Consider the given polynomial P(x)=30 29x - 7x^2+5x^3 + x* .4 List all possible rational roots, and factor the given polynomial

Answer 1

x=2, x=1, x=-5 and x=-3.

Explanation:

Let's find the answer using the following method.

Original equation:

`30 -29x - 7x^2+5x^3 + x^4=0`

Notice that the constant term is 30, which can be divided by:

1, -1, 2, -2, 3, -3, 5, -5, 6, -6, 10, -10, 15, -15, 30, -30.

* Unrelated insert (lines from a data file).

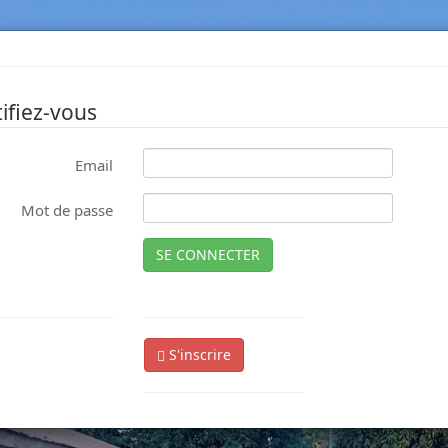
ifiez-vous
Email
Mot de passe
SE CONNECTER
S'inscrire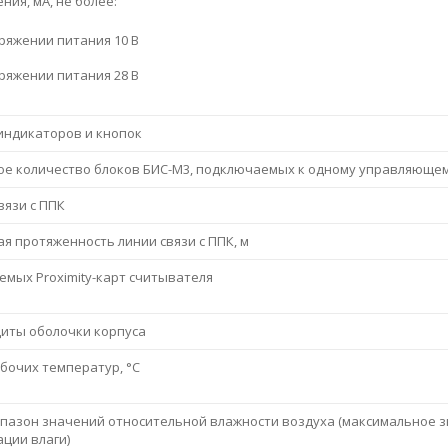
ния, мА, не более:
ряжении питания 10 В
ряжении питания 28 В
индикаторов и кнопок
е количество блоков БИС-М3, подключаемых к одному управляюще
вязи с ППК
я протяженность линии связи с ППК, м
емых Proximity-карт считывателя
иты оболочки корпуса
бочих температур, °С
пазон значений относительной влажности воздуха (максимальное зн
ации влаги)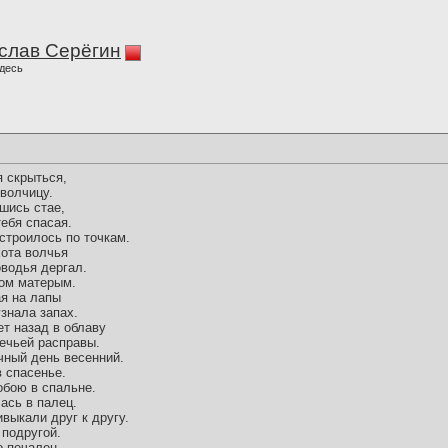
слав Серёгин
десь
я скрыться,
 волчицу.
шись стае,
тебя спасая.
строилось по точкам.
хота волчья
оводья дергал.
ком матерым.
ая на лапы
узнала запах.
ет назад в облаву
ечьей расправы.
чный день весенний.
 спасенье.
обою в спальне.
лась в палец.
выкали друг к другу.
 подругой.
о печален.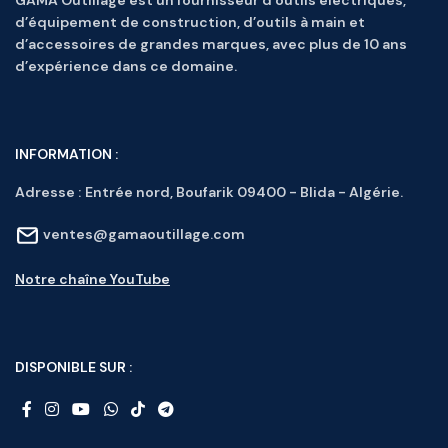
GAMA Outillage est un fournisseur d’outils électriques,
d’équipement de construction, d’outils à main et
d’accessoires de grandes marques, avec plus de 10 ans
d’expérience dans ce domaine.
INFORMATION :
Adresse :
Entrée nord, Boufarik 09400 - Blida - Algérie.
ventes@gamaoutillage.com
Notre chaîne YouTube
DISPONIBLE SUR :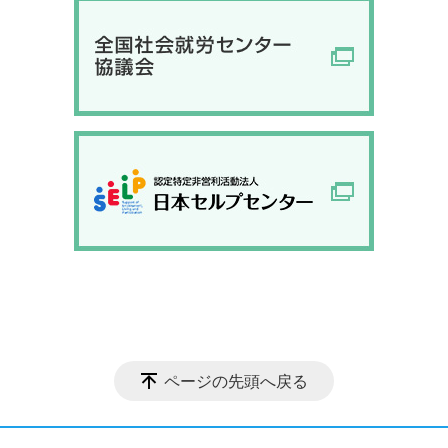
ページの先頭へ戻る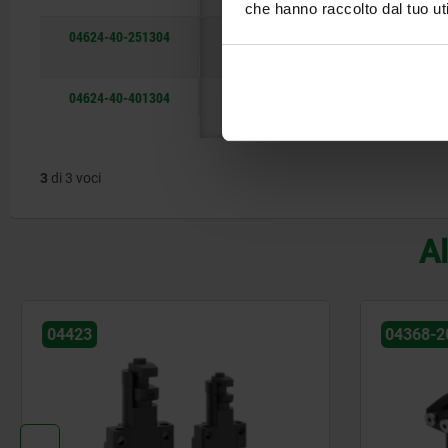
che hanno raccolto dal tuo uti
04624-40-251304
C
25
canali
forati
04624-40-401304
C
40
canali
forati
3
di 3 voci
Al
04423
04368-20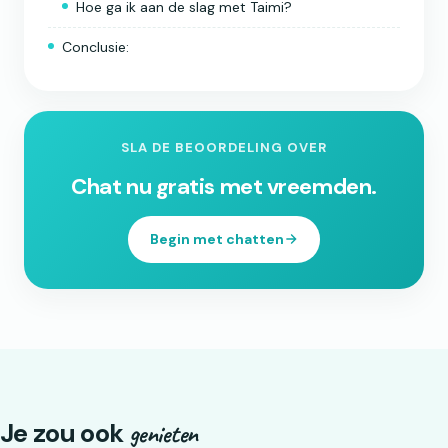
Hoe ga ik aan de slag met Taimi?
Conclusie:
SLA DE BEOORDELING OVER
Chat nu gratis met vreemden.
Begin met chatten
Je zou ook
genieten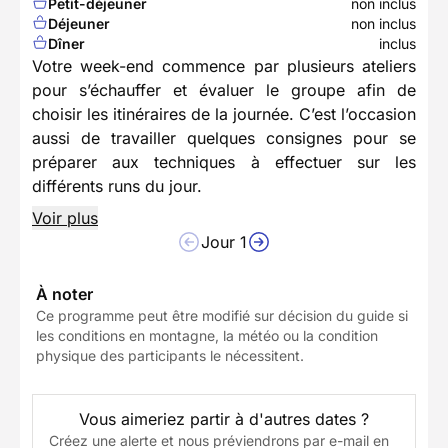
Petit-déjeuner
non inclus
Déjeuner
non inclus
Dîner
inclus
Votre week-end commence par plusieurs ateliers
pour s’échauffer et évaluer le groupe afin de
choisir les itinéraires de la journée. C’est l’occasion
aussi de travailler quelques consignes pour se
préparer aux techniques à effectuer sur les
différents runs du jour.
Voir plus
Jour 1
À noter
Ce programme peut être modifié sur décision du guide si
les conditions en montagne, la météo ou la condition
physique des participants le nécessitent.
Vous aimeriez partir à d'autres dates ?
Créez une alerte et nous préviendrons par e-mail en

Trying this divisors can allowed us to find one or even two initial roots, so:

Trying first x=1, we have:

`30 -29x - 7x^2+5x^3 + x^4=0`

`30 -29*(1) - 7*(1)^2+5*(1)^3 + (1)^4=0`

`30 -29 - 7+5 + 1=0`

`0=0` notice that x=1 is a root.

Let's try now with x=2, we have:

`30 -29x - 7x^2+5x^3 + x^4=0`

`30 -29*(2) - 7*(2)^2+5*(2)^3 + (2)^4=0`

`30 -58 - 28+40 + 16=0`

`0=0` notice that x=2 is also a root.

So the original equation can be written as:

`30 -29x - 7x^2+5x^3 + x^4=(x-2)*(x-1)*p(x)` so:

`(30 -29x - 7x^2+5x^3 + x^4)/((x-2)*(x-1))=p(x)`

`(30 -29x - 7x^2+5x^3 + x^4)/(x^2 - 3 x + 2)=p(x)`

Doing the math, we have:

`(30 -29x - 7x^2+5x^3 + x^4)-(x^2)*(x^2 - 3 x + 2)=`

`(30 -29x - 7x^2+5x^3 + x^4)-(x^4 - 3 x^3 + 2x^2)=`

`(30 -29x - 9x^2+8x^3)` now:

`(30 -29x - 9x^2+8x^3)-(8x)*(x^2 - 3 x + 2)=`

`(30 -29x - 9x^2+8x^3)-(8x^3 - 24 x^2 + 16x)=`

`(30 -45x +15x^2)` now:

`(30 -45x +15x^2)-(15)*(x^2 - 3 x + 2)=`

`(30 -45x +15x^2)-(15x^2 - 45 x + 30)=0`

which means:

`(30 -29x - 7x^2+5x^3 + x^4)/((x-2)*(x-1))=p(x)`

`(30 -29x - 7x^2+5x^3 + x^4)/((x-2)*(x-1))=(x^2+8x+15)`

Using the equation for calculating the roots of a quadratic equation we have:

quadratic equation:
`x^2+8x+15`

`x=(-b\±√(b^2-4ac) )/(2a)`

`x=(-8\±√((8)^2-(4*1*15)) )/(2*1)`

`x=(-8\±√((8)^2-(4*1*15)) )/(2*1)`

`x=(-8\±\2)/(2)`

`x1=-5`

`x2=-3`

So finally we have:

`30 -29x - 7x^2+5x^3 + x^4=(x-2)*(x-1)*(x+5)*(x+3)`

In conclusion the roots are: x=2, x=1, x=-5 and x=-3.